▸ **The data**
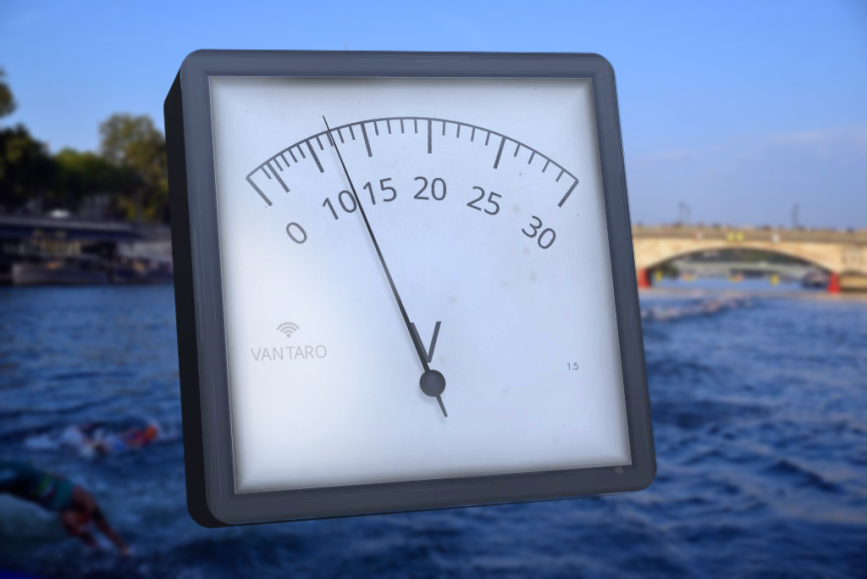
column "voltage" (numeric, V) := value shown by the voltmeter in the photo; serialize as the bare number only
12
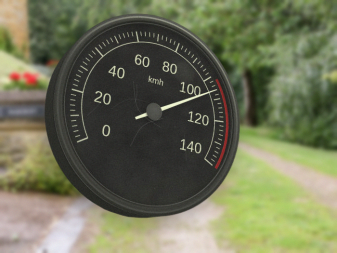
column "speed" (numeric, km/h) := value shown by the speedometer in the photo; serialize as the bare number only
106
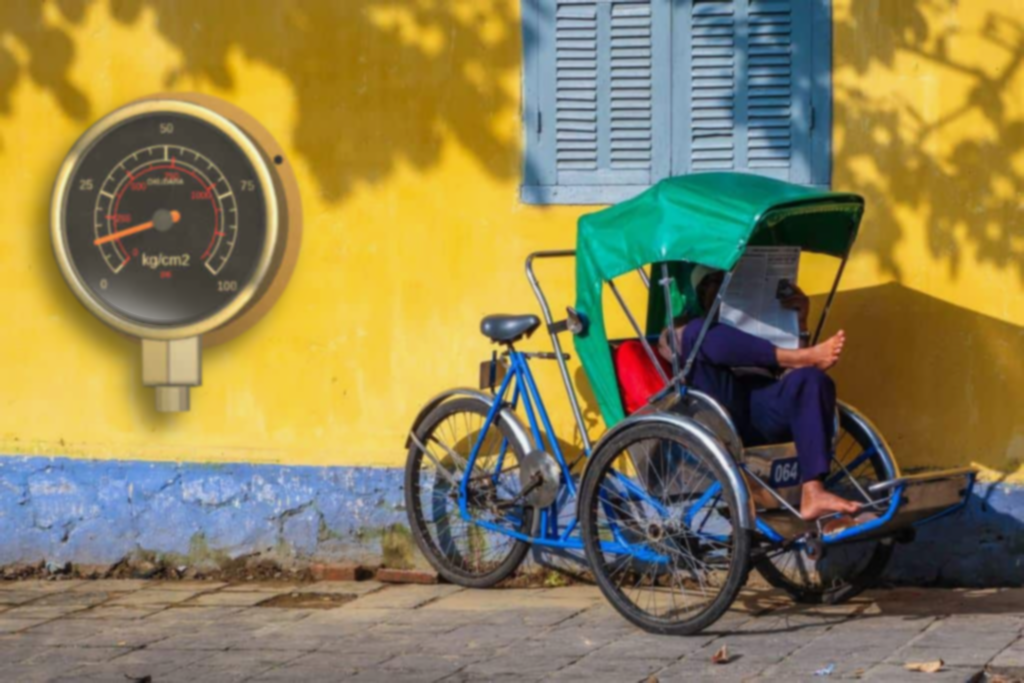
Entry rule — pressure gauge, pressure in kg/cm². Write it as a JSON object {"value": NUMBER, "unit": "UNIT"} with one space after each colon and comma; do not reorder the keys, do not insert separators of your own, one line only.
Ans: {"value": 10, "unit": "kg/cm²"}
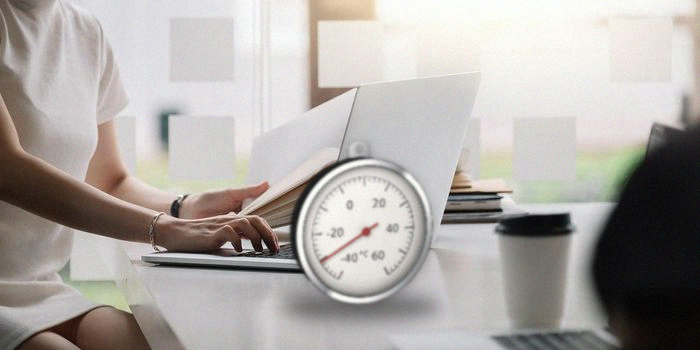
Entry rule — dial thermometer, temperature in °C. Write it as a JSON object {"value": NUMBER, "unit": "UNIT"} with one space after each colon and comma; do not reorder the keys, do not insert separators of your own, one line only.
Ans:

--

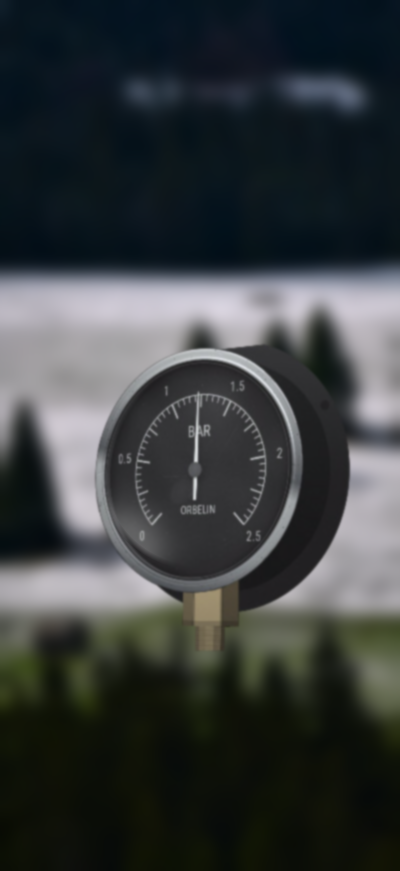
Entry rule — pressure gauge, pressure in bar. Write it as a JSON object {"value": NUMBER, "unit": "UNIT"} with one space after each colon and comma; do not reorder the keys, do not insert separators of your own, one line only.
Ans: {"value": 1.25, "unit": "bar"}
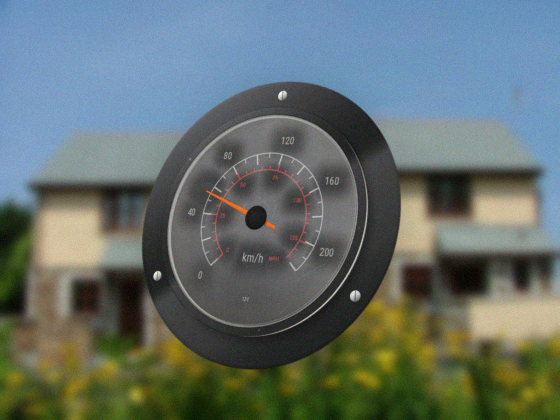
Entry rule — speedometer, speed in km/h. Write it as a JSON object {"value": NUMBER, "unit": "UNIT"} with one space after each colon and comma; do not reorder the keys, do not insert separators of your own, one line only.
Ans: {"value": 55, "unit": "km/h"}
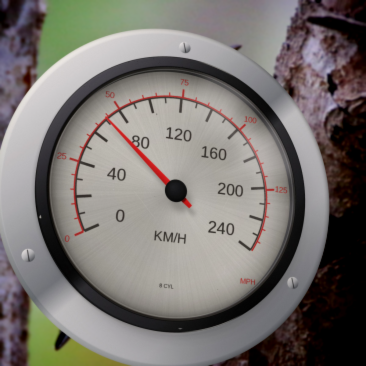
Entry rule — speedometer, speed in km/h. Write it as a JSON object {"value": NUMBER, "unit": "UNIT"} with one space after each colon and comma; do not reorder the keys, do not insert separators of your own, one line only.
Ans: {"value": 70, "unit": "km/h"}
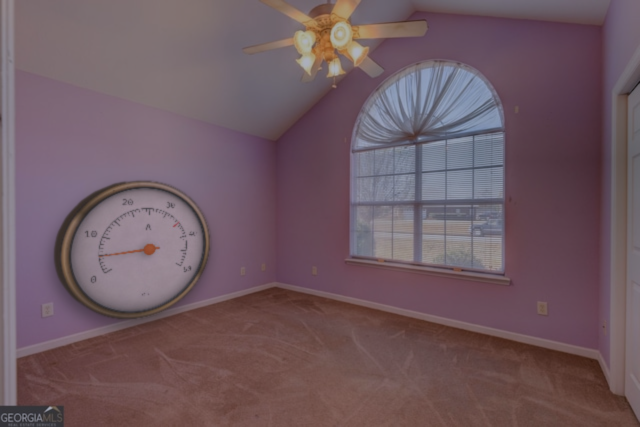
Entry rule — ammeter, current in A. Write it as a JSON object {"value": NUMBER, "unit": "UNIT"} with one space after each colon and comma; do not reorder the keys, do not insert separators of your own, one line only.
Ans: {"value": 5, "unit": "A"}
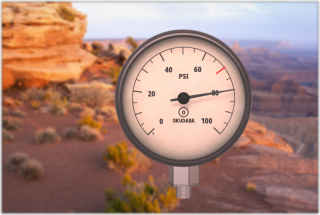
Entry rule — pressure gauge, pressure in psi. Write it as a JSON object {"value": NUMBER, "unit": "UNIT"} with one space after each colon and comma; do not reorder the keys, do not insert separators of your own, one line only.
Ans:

▸ **Instructions to follow**
Could you gather every line of the data above that contains the word "column" and copy each one out in full? Case counts.

▸ **Written response**
column "voltage" (numeric, V) := value shown by the voltmeter in the photo; serialize as the bare number only
column "speed" (numeric, km/h) := value shown by the speedometer in the photo; serialize as the bare number only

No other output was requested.